━━━ DATA TO EXAMINE ━━━

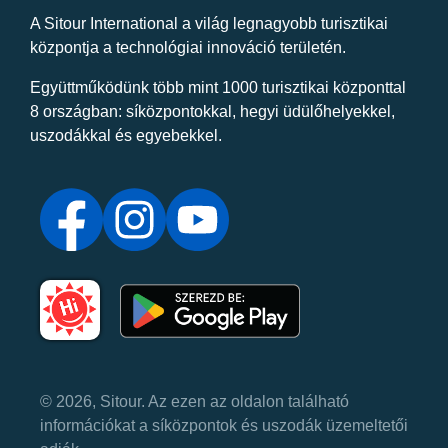
A Sitour International a világ legnagyobb turisztikai
központja a technológiai innováció területén.
Együttműködünk több mint 1000 turisztikai központtal
8 országban: síközpontokkal, hegyi üdülőhelyekkel,
uszodákkal és egyebekkel.
© 2026, Sitour. Az ezen az oldalon található
információkat a síközpontok és uszodák üzemeltetői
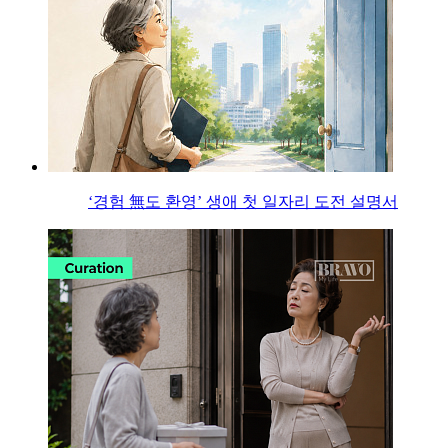
‘경험 無도 환영’ 생애 첫 일자리 도전 설명서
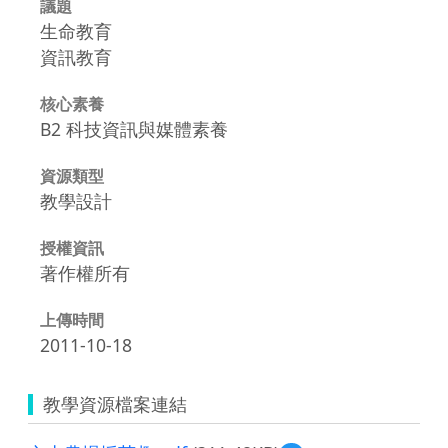
議題
生命教育
資訊教育
核心素養
B2 科技資訊與媒體素養
資源類型
教學設計
授權資訊
著作權所有
上傳時間
2011-10-18
教學資源檔案連結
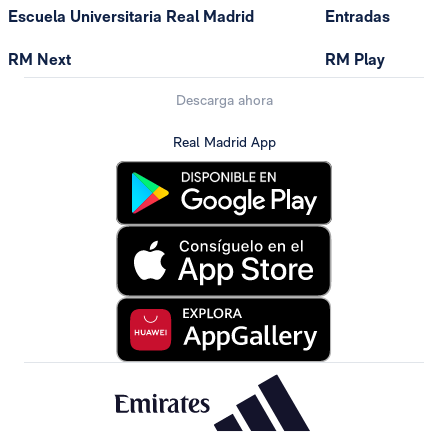
Escuela Universitaria Real Madrid
Entradas
RM Next
RM Play
Descarga ahora
Real Madrid App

━━━

TASK BRIEF: Recast every line of text in the material above as a Markdown table with the columns "No." and "Line," numbering the rows in order, skipping blank lines, and leaving the pictures out.

RESULT OF THIS EXERCISE:
| No. | Line |
|---|---|
| 1 | A Sitour International a világ legnagyobb turisztikai |
| 2 | központja a technológiai innováció területén. |
| 3 | Együttműködünk több mint 1000 turisztikai központtal |
| 4 | 8 országban: síközpontokkal, hegyi üdülőhelyekkel, |
| 5 | uszodákkal és egyebekkel. |
| 6 | © 2026, Sitour. Az ezen az oldalon található |
| 7 | információkat a síközpontok és uszodák üzemeltetői |
| 8 | ‘경험 無도 환영’ 생애 첫 일자리 도전 설명서 |
| 9 | 議題 |
| 10 | 生命教育 |
| 11 | 資訊教育 |
| 12 | 核心素養 |
| 13 | B2 科技資訊與媒體素養 |
| 14 | 資源類型 |
| 15 | 教學設計 |
| 16 | 授權資訊 |
| 17 | 著作權所有 |
| 18 | 上傳時間 |
| 19 | 2011-10-18 |
| 20 | 教學資源檔案連結 |
| 21 | Escuela Universitaria Real Madrid |
| 22 | Entradas |
| 23 | RM Next |
| 24 | RM Play |
| 25 | Descarga ahora |
| 26 | Real Madrid App |